Esercizio assegnato 1. Modifica le righe delle voci a partire dall'inizio e fino alla riga che contiene "v(3.18, 0) *", compresa: sostituisci "Front.planeOp" con "Right.planeOp" e lascia invariato tutto il resto. Restituisci solo quelle righe.

● ● ●

JOHN WAYNE GACY: LA TERRIBILE STORIA DEL PAGLIACCIO ASSASSINO

Foto di prenotazione di Gacy scattata dal dipartimento di polizia di Des Plaines, dicembre 1978 rilasciata in pubblico dominio.

JOHN WAYNE GACY: LA TERRIBILE STORIA DEL PAGLIACCIO ASSASSINO

Da quando l’uomo ha avuto la possibilità, le imprese compiute sono state ampiamente documentate, sia che si trattasse di opere positivamente memorabili, sia, purtroppo, che fossero azioni abominevoli e spietate. La storia e pregna di eventi terribili, che hanno lasciato una scia di dolore, di morte, di orrore. Tra i peggiori killer che hanno segnato profondamente la coscienza e un periodo che definirei macabro, non può non essere citato John Wayne Gacy, conosciuto anche come il killer clown, colui che si ritiene avesse ispirato la figura di Pennywise nel grande capolavoro di King, It, e che ha barbaramente massacrato trentatré ragazzini di sesso maschile di età compresa tra i 16 e i 22 anni. Un’escalation di violenza, sadismo e brutalità oltre ogni limite immaginabile.

● ● ●

Esercizio assegnato 2. Secondo il documento, quanti ragazzini ha massacrato John Wayne Gacy?

● ● ●

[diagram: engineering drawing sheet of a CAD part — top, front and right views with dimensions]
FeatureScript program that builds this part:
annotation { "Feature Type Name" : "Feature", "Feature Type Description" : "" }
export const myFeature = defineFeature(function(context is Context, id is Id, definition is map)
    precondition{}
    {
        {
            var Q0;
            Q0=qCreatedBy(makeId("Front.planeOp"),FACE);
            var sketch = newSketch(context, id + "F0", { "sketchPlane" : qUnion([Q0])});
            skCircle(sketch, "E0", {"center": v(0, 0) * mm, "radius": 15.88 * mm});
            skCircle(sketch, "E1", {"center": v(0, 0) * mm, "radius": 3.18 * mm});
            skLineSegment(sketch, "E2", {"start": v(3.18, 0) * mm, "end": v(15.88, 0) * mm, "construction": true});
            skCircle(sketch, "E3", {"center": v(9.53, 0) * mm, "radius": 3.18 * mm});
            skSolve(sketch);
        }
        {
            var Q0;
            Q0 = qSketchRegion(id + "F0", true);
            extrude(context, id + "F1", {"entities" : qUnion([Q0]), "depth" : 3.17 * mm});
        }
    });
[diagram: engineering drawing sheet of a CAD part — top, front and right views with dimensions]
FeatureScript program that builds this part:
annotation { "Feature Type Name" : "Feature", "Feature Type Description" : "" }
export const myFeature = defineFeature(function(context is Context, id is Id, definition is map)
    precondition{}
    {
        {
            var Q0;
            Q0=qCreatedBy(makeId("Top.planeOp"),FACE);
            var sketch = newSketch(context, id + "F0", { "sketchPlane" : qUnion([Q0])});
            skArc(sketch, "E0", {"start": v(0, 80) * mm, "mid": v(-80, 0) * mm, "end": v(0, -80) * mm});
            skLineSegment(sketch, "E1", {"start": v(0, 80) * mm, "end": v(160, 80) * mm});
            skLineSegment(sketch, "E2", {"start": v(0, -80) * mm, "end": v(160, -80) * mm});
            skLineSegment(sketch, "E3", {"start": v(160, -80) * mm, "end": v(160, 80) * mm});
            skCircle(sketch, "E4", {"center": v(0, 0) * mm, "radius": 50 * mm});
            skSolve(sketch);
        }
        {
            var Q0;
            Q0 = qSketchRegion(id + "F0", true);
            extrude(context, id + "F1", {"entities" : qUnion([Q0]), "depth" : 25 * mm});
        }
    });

● ● ●

Soluzione 1.
[diagram: engineering drawing sheet of a CAD part — top, front and right views with dimensions]
FeatureScript program that builds this part:
annotation { "Feature Type Name" : "Feature", "Feature Type Description" : "" }
export const myFeature = defineFeature(function(context is Context, id is Id, definition is map)
    precondition{}
    {
        {
            var Q0;
            Q0=qCreatedBy(makeId("Right.planeOp"),FACE);
            var sketch = newSketch(context, id + "F0", { "sketchPlane" : qUnion([Q0])});
            skCircle(sketch, "E0", {"center": v(0, 0) * mm, "radius": 15.88 * mm});
            skCircle(sketch, "E1", {"center": v(0, 0) * mm, "radius": 3.18 * mm});
            skLineSegment(sketch, "E2", {"start": v(3.18, 0) * mm, "end": v(15.88, 0) * mm, "construction": true});

Soluzione 2. Trentatré.